Dora the
Explorer Dan Oreo Termahal
Badan pegal – pegal karena
terpenjara selama lebih dari lima jam. Ditambah lagi harus berhimpitan di
kerumunan manusia saat festival. Begitu masuk ke dalam subway, yang
pertama kali ingin kulakukan adalah tidur. Ah leganya ketika kulihat ada kursi
kosong yang bisa kududuki. Enaknya bisa selonjoran untuk mehilangkan rasa pegal
di kaki.
Rupanya ketika aku tertidur, muridku iseng mengambil foto diriku
yang sedang tertidur. Refleks aku terbangun. Begitu tersadar, tiba – tiba
muncul seorang anak kecil bersama ibunya. Mereka berdiri tepat di hadapanku.
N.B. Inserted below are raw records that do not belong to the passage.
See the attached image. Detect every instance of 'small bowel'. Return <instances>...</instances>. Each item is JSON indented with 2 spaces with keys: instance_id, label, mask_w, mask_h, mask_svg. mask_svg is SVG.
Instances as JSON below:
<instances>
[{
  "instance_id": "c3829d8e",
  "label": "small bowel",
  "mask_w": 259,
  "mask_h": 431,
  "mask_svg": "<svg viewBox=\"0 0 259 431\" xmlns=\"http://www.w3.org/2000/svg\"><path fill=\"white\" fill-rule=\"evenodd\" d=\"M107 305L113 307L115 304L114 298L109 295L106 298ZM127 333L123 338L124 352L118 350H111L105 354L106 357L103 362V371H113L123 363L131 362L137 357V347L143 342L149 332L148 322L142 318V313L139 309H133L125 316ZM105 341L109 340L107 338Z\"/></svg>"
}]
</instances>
Harusnya aku beri kursi itu pada mereka tapi ada sedikit kebingungan soal
memberi tempat duduk di Korea atau di Jepang. Terkadang para orang tua menolak
tawaran tersebut. Terlebih lagi jika kita menawarkan kursi itu pada orang yang
masih muda. Salah satu alasan yang kutahu adalah mereka tak ingin terlihat
seperti orang tua. Maka, tak heran jika beberapa orang tua pun terkadang
menolak diberi kursi jika mereka masih mampu berdiri.
"Dari negara
mana?"
Ok, kembali ke anak perempuan
yang berambut ala Dora The Explorer. Tatapan matanya menyimpan sejuta
pertanyaan. Jika saja aku punya tatapan X-raynya Superman,
aku bisa melihat otaknya yang dipenuhi dengan tanda tanya. Pandangannya tajam,
menyisirku dari atas ke bawah seperti sebuah scanner. Kalau dulu
saat datang ke Korea tahun 2010, anak – anak kecil yang menatapku dengan
pandangan penasaran biasanya penasaran dengan kerudungku. Apa anak ini
penasaran dengan hal yang sama? Kebetulan yang memakai kerudung hari itu
banyak. Murid-muridku yang kebanyakan perempuan juga berkerudung. Jika dulu
anak – anak itu biasanya hanya menatap, menunjuk lalu bertanya pada orang
tuanya. Anak yang ini berbeda. Dia dengan keberaniannya bertanya langsung
padaku.
“Dari negara
mana?”
Hmm... pemberani juga ini anak. Dia tak meminta tolong pada ibunya
untuk bertanya padaku.
Selama berkunjung ke Seoul, aku jarang ditanya remaja atau orang
dewasa, apalagi anak kecil. Baru kali ini aku dapat kesempatan disapa bocah. Para
remaja atau orang dewasa biasanya sibuk dengan gadget, baca buku
atau tidur. Tapi bukan berarti mereka sombong. Kalau kamu tanya mereka akan
jawab tapi .... jika kamu pakai bahasa Korea. Ya kasusnya tak beda jauh seperti
di kita, karena takut salah atau tidak bicara bahasa Inggris. Eits, tapi jangan
salah, kadang kamu juga bisa disapa dalam bahasa Indonesia. Bukan rahasia lagi
kalau orang Korea juga banyak berkunjung ke Indonesia. Malah ada yang sampai
bekerja dan menetap di negeri kita.
“ Aku dari Indonesia.” Sambil tersenyum kujawab pertanyaannya.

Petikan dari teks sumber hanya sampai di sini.